▸ **What you should do**
An exact reproduction of the listing is wanted, with the pictures dropped.

▸ **The data**
▬▬▬▬▬▬▬▬▬▬
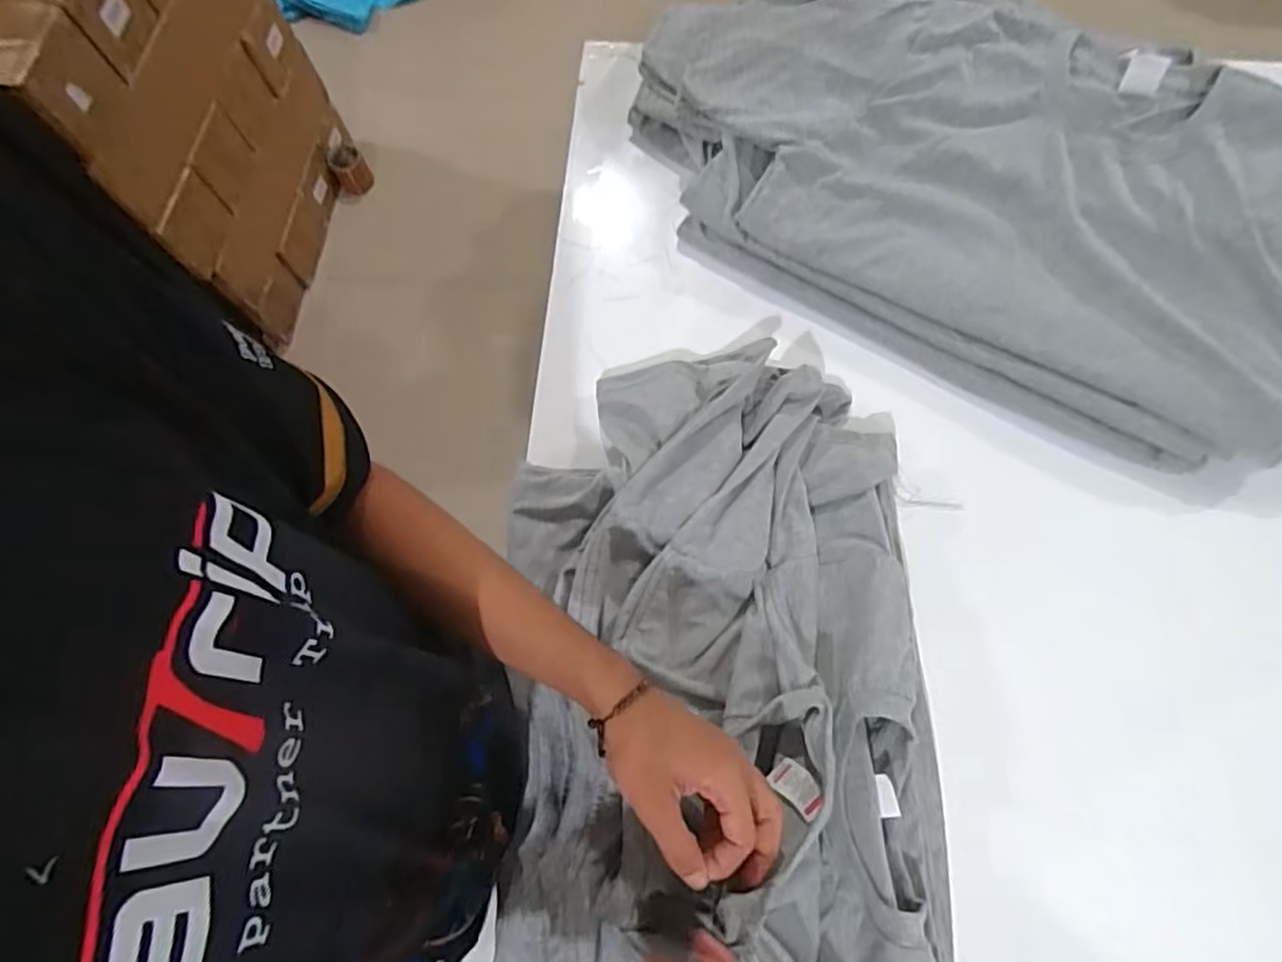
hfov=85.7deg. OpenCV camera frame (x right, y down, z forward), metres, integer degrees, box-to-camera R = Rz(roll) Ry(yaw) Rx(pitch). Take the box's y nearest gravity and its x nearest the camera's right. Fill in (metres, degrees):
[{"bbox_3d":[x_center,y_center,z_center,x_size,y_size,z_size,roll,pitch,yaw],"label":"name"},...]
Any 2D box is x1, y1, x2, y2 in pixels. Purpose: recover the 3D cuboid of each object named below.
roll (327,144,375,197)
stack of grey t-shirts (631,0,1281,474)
[{"bbox_3d":[-0.711,-0.761,1.702,0.080,0.095,0.081,-1,73,2],"label":"roll"},{"bbox_3d":[0.339,-0.267,0.660,0.781,0.124,0.326,30,76,10],"label":"stack of grey t-shirts"}]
▬▬▬▬▬▬▬▬▬▬
▸ **Solution to the exercise**
hfov=85.7deg. OpenCV camera frame (x right, y down, z forward), metres, integer degrees, box-to-camera R = Rz(roll) Ry(yaw) Rx(pitch). Take the box's y nearest gravity and its x nearest the camera's right. Fill in (metres, degrees):
[{"bbox_3d":[x_center,y_center,z_center,x_size,y_size,z_size,roll,pitch,yaw],"label":"name"},...]
Any 2D box is x1, y1, x2, y2 in pixels. Purpose: recover the 3D cuboid of each object named below.
roll (327,144,375,197)
stack of grey t-shirts (631,0,1281,474)
[{"bbox_3d":[-0.711,-0.761,1.702,0.080,0.095,0.081,-1,73,2],"label":"roll"},{"bbox_3d":[0.339,-0.267,0.660,0.781,0.124,0.326,30,76,10],"label":"stack of grey t-shirts"}]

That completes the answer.